Since California became the first state to legalize medical marijuana more than two decades ago, the legal cannabis industry has grown in leaps and bounds. Retail sales in 2016 totaled more than $6.5 billion and sales have only grown since then, as voters in California, Nevada, and Massachusetts passed legalization measures at the ballot box. Legal cannabis businesses are regulated and taxed at the state and local level and have spawned support industries offering specialized advertising and other business services. Even so, the industry lacks access to one of the most fundamental business needs: a bank account.
On Thursday, the Federalist Society released a short film showing the difficulty marijuana businesses have accessing financial services since federal law means banks risk being charged with money laundering if they offer loans to cannabis companies.
“If a bank accepts money knowing that it came from an illegal business, like even a state legal marijuana business, that violates federal banking laws,” said Julie A. Hill, a professor at the University of Alabama School of Law, who has written about the issue.
Prohibitions on handling drug money are part of some of the most foundational legislation governing American banking.
“The Federal Credit Union Act and the Federal Deposit Insurance Act are the laws that effectively allow, mechanistically, for the financial institutions of the United States to work,” said John Hudak, a senior fellow in governance studies at the Brookings Institution.
“With those laws come the regulations that banks and other financial institutions must abide by. They forbid working with drug cartels, drug dealers, and really any business that works with drugs,” Hudak, continued.
This means that a bank or credit union holding accounts for a legal cannabis business risks facing federal money laundering charges. Thus far, the only thing preventing such lawsuits has been a lack of will on the part of federal prosecutors. After the revocation of the Cole Memo earlier this year, the cannabis industry is even more concerned. The Cole Memo was an Obama-era document directing the Department of Justice not to prioritize enforcing drug prohibition in states that voted to legalize and tax marijuana.
Some states have already tried to address the problem by creating their own financial institutions. However, this approach does not fully escape the FDIC trap, explained Hill, who described how difficult it is to operate a financial institution that could circumvent federal restrictions on cannabis loans.
“Even if you are a state-chartered credit union or bank, you probably still have federal insurance. Nearly all banks do and almost all credit unions do and because the federal government is providing deposit insurance, they believe they should have a say in whether the banks are operated in a safe and sound manner,” she said.
“Of course, when they start thinking about safety and soundness, they think about all sorts of things, including whether the bank does any any activities that post a reputational risk… If you do anything they consider unsafe or unsound, they can tell you to stop doing it and if you don’t, they can take away your deposit insurance, which effectively closes your bank,” she continued.
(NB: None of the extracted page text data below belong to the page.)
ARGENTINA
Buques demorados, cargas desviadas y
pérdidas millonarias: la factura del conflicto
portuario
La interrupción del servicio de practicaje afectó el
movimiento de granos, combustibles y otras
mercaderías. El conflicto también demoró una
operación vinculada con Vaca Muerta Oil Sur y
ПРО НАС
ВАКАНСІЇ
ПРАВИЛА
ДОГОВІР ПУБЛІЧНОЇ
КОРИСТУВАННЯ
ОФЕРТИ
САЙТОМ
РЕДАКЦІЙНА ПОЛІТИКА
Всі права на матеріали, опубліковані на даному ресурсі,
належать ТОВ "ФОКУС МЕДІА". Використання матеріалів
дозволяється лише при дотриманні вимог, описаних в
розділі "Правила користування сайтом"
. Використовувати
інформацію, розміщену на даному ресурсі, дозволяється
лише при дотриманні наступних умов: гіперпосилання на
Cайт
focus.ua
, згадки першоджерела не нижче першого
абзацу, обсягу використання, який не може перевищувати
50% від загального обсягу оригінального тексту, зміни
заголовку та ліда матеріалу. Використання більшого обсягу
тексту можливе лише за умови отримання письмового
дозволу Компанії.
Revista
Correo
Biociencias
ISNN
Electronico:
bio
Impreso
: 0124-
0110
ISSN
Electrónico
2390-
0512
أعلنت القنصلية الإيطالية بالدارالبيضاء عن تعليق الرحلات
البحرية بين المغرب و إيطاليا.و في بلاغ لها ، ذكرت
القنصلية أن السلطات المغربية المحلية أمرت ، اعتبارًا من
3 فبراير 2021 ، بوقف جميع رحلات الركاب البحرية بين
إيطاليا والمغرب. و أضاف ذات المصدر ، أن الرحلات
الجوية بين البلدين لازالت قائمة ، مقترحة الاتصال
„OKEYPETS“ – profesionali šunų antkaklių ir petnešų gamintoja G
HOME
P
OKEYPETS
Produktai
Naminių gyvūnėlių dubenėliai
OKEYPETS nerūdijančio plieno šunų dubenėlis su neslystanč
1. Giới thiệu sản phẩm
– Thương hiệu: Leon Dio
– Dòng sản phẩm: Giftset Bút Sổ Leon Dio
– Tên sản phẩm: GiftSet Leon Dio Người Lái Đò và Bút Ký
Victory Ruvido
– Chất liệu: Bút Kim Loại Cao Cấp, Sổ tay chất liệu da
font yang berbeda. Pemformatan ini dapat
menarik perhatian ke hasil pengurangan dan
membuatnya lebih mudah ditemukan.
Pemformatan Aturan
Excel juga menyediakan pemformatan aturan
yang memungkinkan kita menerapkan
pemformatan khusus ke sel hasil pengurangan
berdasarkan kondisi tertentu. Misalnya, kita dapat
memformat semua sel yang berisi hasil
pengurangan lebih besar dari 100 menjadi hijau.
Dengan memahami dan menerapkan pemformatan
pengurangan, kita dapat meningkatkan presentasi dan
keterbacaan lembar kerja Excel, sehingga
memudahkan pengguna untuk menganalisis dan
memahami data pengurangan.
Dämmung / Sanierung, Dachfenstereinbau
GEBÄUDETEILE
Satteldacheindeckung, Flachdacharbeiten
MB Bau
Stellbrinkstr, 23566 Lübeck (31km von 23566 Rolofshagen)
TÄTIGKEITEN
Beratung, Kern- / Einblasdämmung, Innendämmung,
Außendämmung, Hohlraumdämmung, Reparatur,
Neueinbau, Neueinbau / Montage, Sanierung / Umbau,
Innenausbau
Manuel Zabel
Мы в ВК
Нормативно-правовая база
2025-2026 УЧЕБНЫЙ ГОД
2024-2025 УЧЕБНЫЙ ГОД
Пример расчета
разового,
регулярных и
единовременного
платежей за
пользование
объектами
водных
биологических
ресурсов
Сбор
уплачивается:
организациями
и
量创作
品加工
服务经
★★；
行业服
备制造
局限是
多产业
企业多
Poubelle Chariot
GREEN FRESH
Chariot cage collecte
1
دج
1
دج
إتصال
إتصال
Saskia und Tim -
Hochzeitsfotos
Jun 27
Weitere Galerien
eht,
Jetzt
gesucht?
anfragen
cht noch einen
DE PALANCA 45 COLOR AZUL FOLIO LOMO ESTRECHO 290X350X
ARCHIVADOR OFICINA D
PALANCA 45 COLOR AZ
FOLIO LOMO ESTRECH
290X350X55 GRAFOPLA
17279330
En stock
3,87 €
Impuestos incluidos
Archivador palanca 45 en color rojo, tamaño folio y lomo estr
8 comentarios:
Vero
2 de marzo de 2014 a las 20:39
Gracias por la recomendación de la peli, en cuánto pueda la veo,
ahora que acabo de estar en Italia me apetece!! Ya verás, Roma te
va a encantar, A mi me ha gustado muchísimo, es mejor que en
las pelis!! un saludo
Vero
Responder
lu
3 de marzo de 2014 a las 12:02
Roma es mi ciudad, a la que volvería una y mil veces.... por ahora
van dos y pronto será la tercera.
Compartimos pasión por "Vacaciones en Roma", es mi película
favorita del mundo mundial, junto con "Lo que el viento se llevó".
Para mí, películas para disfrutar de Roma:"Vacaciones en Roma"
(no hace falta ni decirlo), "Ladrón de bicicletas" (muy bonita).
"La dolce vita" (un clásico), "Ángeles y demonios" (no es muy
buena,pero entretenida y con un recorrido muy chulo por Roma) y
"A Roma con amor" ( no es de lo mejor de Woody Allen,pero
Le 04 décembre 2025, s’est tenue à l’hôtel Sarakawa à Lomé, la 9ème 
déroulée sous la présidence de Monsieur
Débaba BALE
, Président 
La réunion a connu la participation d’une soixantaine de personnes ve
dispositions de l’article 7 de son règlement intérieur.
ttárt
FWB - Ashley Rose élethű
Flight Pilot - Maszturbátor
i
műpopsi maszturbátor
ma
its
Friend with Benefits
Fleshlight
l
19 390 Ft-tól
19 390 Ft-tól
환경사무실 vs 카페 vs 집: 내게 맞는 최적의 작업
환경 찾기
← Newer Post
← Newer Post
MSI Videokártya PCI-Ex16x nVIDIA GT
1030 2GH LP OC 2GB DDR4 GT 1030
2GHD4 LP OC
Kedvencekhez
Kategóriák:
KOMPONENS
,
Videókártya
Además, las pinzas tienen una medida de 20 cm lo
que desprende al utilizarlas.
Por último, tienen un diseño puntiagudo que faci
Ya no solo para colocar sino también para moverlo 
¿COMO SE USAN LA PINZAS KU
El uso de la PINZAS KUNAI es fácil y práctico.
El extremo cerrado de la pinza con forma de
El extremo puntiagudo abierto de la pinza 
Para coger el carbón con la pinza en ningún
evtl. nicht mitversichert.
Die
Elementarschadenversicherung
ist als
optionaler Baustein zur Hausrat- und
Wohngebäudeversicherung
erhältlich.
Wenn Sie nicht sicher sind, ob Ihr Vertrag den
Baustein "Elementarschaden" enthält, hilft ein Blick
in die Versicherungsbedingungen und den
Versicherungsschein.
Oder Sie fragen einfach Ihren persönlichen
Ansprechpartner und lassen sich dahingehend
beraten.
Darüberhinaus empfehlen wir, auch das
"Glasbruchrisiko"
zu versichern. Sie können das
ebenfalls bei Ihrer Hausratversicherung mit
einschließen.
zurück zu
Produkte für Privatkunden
Banks that fail to report suspicious activities also run the risk of facing fines or other forms of retribution.
Even outside of these regulation, the realities of many modern banking technologies require working with the Federal Reserve. Banks rely on payment systems run through the Federal Reserve for services like direct deposits and wire transfers. These services rely on access to Federal Reserve systems. A financial institution operating outside of federal banking law would be unable to provide them.
Add in the fact that connections to illegal drugs could open up a bank to Treasury Department investigation and it is understandable why most financial institutions would rather leave the marijuana industry be. Federal regulations make banks unwilling to risk their survival by offering services to marijuana businesses.
So far, the legal cannabis industry has been operating in a gray area. This has made taxation and regulation of the industry more difficult and has created safety risks as many businesses operated in cash and were at a higher risk of robbery.
The problem is evident, but solutions are hard to come by. Legalization would certainly solve the issue, but has had little traction on the Hill. Another potential solution would be to reschedule marijuana, stopping short of full legalization, but allowing for it to be prescribed. This would make medical marijuana dispensaries legal and eligible for traditional loans. In addition, this would allow growers access to traditional capital markets if they exclusively supplied medical facilities. Congress could also amend banking legislation to allow cannabis businesses access to accounts.
Despite the need for federal legislation, so far, Congress has dragged its feet on the issue. In January, a group of attorneys general representing eighteen states and the District of Columbia, sent a letter to congressional leaders from both parties urging them “to advance legislation that would allow states that have legalized medical or recreational use of marijuana to bring that commerce into the banking system.”
“The grey market makes it more difficult to track revenues for taxation purposes, contributes to a public safety threat as cash intensive businesses are often targets for criminal activity, and prevents proper tracking of large swaths of finances across the nation,” the letter said.
Legalization also got a high profile boost on Thursday from prospective Democratic presidential candidate Sen. Kamala Harris (Cal.), who tweeted her support for a legalization bill presented by Sen. Cory Booker (D, N.J.) last summer.